What he'd really like, though, is a permanent, full-time job. Without that stability, he has cut spending on travel and restaurants and decided not to get a new car. "We've reined things back in," he says in an interview from his home in Etobicoke, Ont.
Although the overall labour market has shown healthy growth in the past few months, hours worked remained a soft spot. Average actual weekly hours worked were 33.2 in January, compared with 33.6 at the employment peak of October, 2008. Total actual hours worked is also down, to 571 million in January from 577 million in the fall of 2008.
A recent Statscan study on the labour market found full-time jobs evaporated in the downturn, forcing more people into part-time work. There were 113,000 fewer full-time positions in October, 2010, than two years earlier, and the number of involuntary part-time workers swelled by 20 per cent in the same period.
"Hours worked have not fully recovered, and that just speaks to the nature of the recovery thus far as being less than ideal," said David Madani, Canada economist for Capital Economics. "It puts more pressure on household finances."
One in five employed Canadians, or 19.4 per cent, were working part-time in January, an increase from a month earlier. Part-time employment has grown 2.8 per cent over the past year, compared with 1.7 per cent in full-time growth.
"A lot of workers that were displaced [from]their jobs by the recession have managed to find some sort of work subsequently … but often of really inferior quality to what they earned before," said Andrew Jackson, chief economist at the Canadian Labour Congress.
He's seeing several trends in the labour market. First, young people are bearing the brunt of the shift as laid-off older workers settle for lower-paying, entry-level part-time jobs that used to be the domain of younger workers (a rising youth jobless rate backs that up - it jumped to 14.4 per cent in January from 13.8 per cent the previous month).
Second, job creation over the past two years has been disproportionately tilted toward health and social services, in areas such as care for the elderly and personal support, where jobs are often part-time. "People tend to associate part-time with retail and accommodation and food - but it's also quite prevalent in social services," he said.

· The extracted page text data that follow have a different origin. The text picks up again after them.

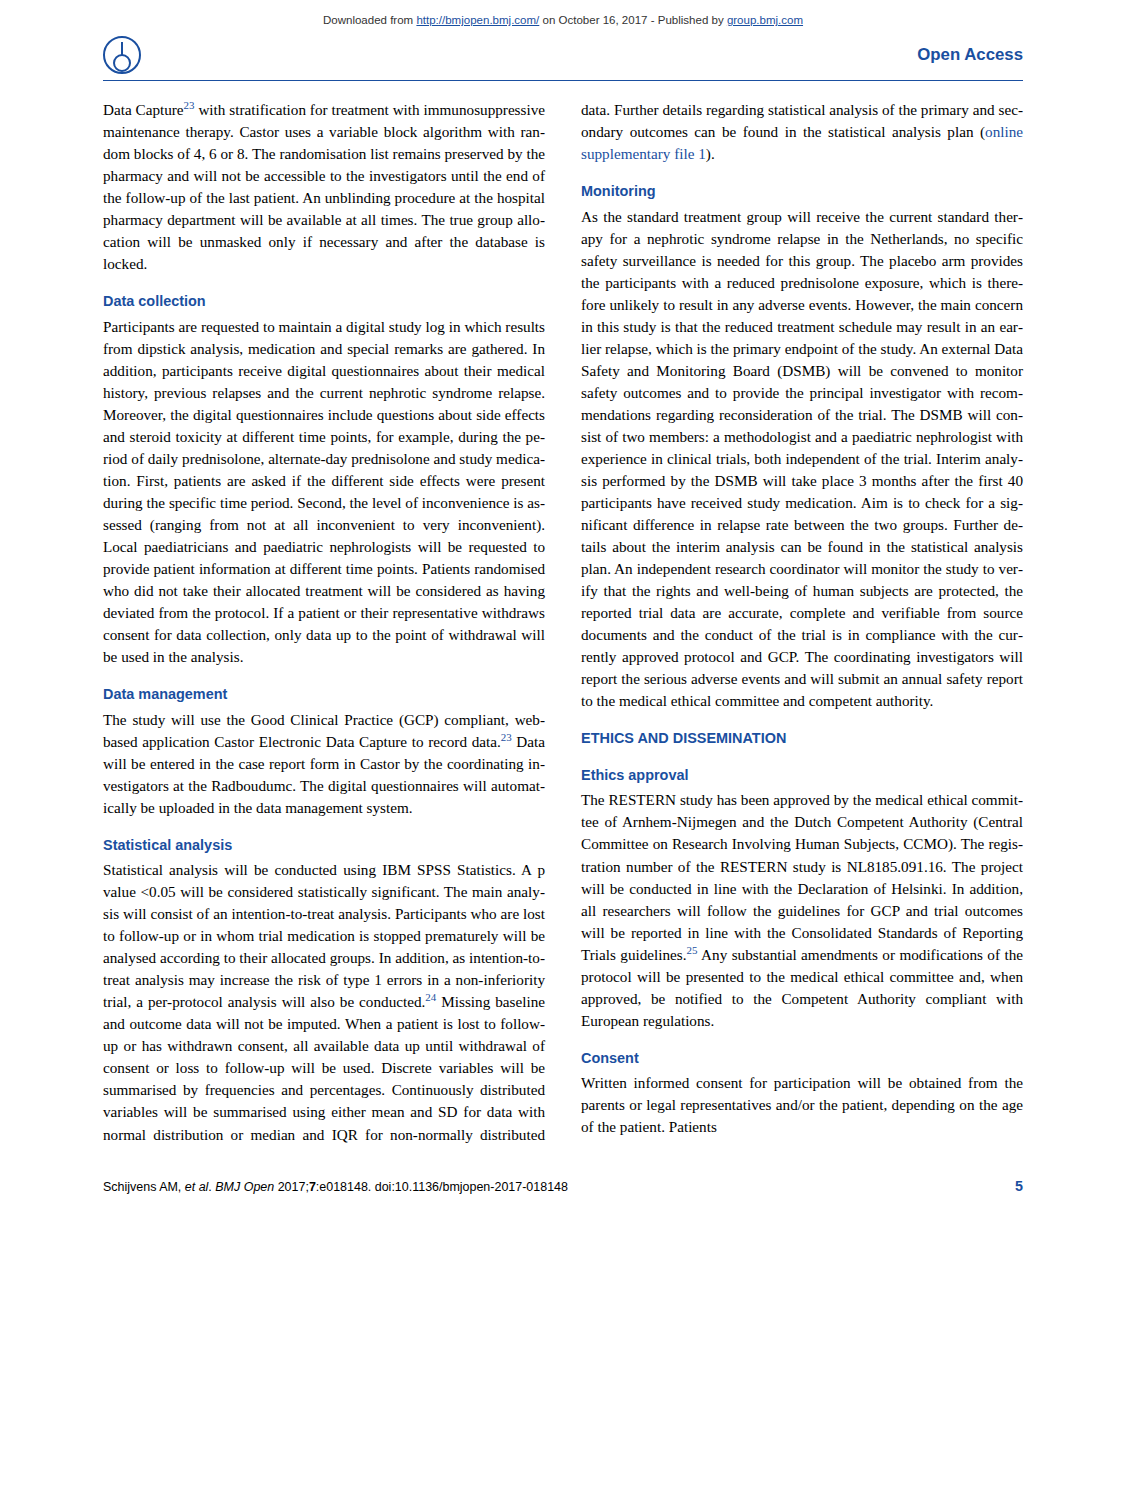Downloaded from http://bmjopen.bmj.com/ on October 16, 2017 - Published by group.bmj.com
Open Access
Data Capture23 with stratification for treatment with immunosuppressive maintenance therapy. Castor uses a variable block algorithm with random blocks of 4, 6 or 8. The randomisation list remains preserved by the pharmacy and will not be accessible to the investigators until the end of the follow-up of the last patient. An unblinding procedure at the hospital pharmacy department will be available at all times. The true group allocation will be unmasked only if necessary and after the database is locked.
Data collection
Participants are requested to maintain a digital study log in which results from dipstick analysis, medication and special remarks are gathered. In addition, participants receive digital questionnaires about their medical history, previous relapses and the current nephrotic syndrome relapse. Moreover, the digital questionnaires include questions about side effects and steroid toxicity at different time points, for example, during the period of daily prednisolone, alternate-day prednisolone and study medication. First, patients are asked if the different side effects were present during the specific time period. Second, the level of inconvenience is assessed (ranging from not at all inconvenient to very inconvenient). Local paediatricians and paediatric nephrologists will be requested to provide patient information at different time points. Patients randomised who did not take their allocated treatment will be considered as having deviated from the protocol. If a patient or their representative withdraws consent for data collection, only data up to the point of withdrawal will be used in the analysis.
Data management
The study will use the Good Clinical Practice (GCP) compliant, web-based application Castor Electronic Data Capture to record data.23 Data will be entered in the case report form in Castor by the coordinating investigators at the Radboudumc. The digital questionnaires will automatically be uploaded in the data management system.
Statistical analysis
Statistical analysis will be conducted using IBM SPSS Statistics. A p value <0.05 will be considered statistically significant. The main analysis will consist of an intention-to-treat analysis. Participants who are lost to follow-up or in whom trial medication is stopped prematurely will be analysed according to their allocated groups. In addition, as intention-to-treat analysis may increase the risk of type 1 errors in a non-inferiority trial, a per-protocol analysis will also be conducted.24 Missing baseline and outcome data will not be imputed. When a patient is lost to follow-up or has withdrawn consent, all available data up until withdrawal of consent or loss to follow-up will be used. Discrete variables will be summarised by frequencies and percentages. Continuously distributed variables will be summarised using either mean and SD for data with normal distribution or median and IQR for non-normally distributed data. Further details regarding statistical analysis of the primary and secondary outcomes can be found in the statistical analysis plan (online supplementary file 1).
Monitoring
As the standard treatment group will receive the current standard therapy for a nephrotic syndrome relapse in the Netherlands, no specific safety surveillance is needed for this group. The placebo arm provides the participants with a reduced prednisolone exposure, which is therefore unlikely to result in any adverse events. However, the main concern in this study is that the reduced treatment schedule may result in an earlier relapse, which is the primary endpoint of the study. An external Data Safety and Monitoring Board (DSMB) will be convened to monitor safety outcomes and to provide the principal investigator with recommendations regarding reconsideration of the trial. The DSMB will consist of two members: a methodologist and a paediatric nephrologist with experience in clinical trials, both independent of the trial. Interim analysis performed by the DSMB will take place 3 months after the first 40 participants have received study medication. Aim is to check for a significant difference in relapse rate between the two groups. Further details about the interim analysis can be found in the statistical analysis plan. An independent research coordinator will monitor the study to verify that the rights and well-being of human subjects are protected, the reported trial data are accurate, complete and verifiable from source documents and the conduct of the trial is in compliance with the currently approved protocol and GCP. The coordinating investigators will report the serious adverse events and will submit an annual safety report to the medical ethical committee and competent authority.
Ethics and dissemination
Ethics approval
The RESTERN study has been approved by the medical ethical committee of Arnhem-Nijmegen and the Dutch Competent Authority (Central Committee on Research Involving Human Subjects, CCMO). The registration number of the RESTERN study is NL8185.091.16. The project will be conducted in line with the Declaration of Helsinki. In addition, all researchers will follow the guidelines for GCP and trial outcomes will be reported in line with the Consolidated Standards of Reporting Trials guidelines.25 Any substantial amendments or modifications of the protocol will be presented to the medical ethical committee and, when approved, be notified to the Competent Authority compliant with European regulations.
Consent
Written informed consent for participation will be obtained from the parents or legal representatives and/or the patient, depending on the age of the patient. Patients
Schijvens AM, et al. BMJ Open 2017;7:e018148. doi:10.1136/bmjopen-2017-018148
5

Mr. Jamieson, for his part, has stepped up his quest for a full-time permanent position in the past half year after learning his wife was due to lose her position. He is optimistic and says hiring is picking up. "My phone's been ringing more."
More details on the jobs market will come Friday, when Statscan releases its labour force survey for February. Economists are expecting the jobless rate fell to 7.7 per cent with 24,900 jobs created.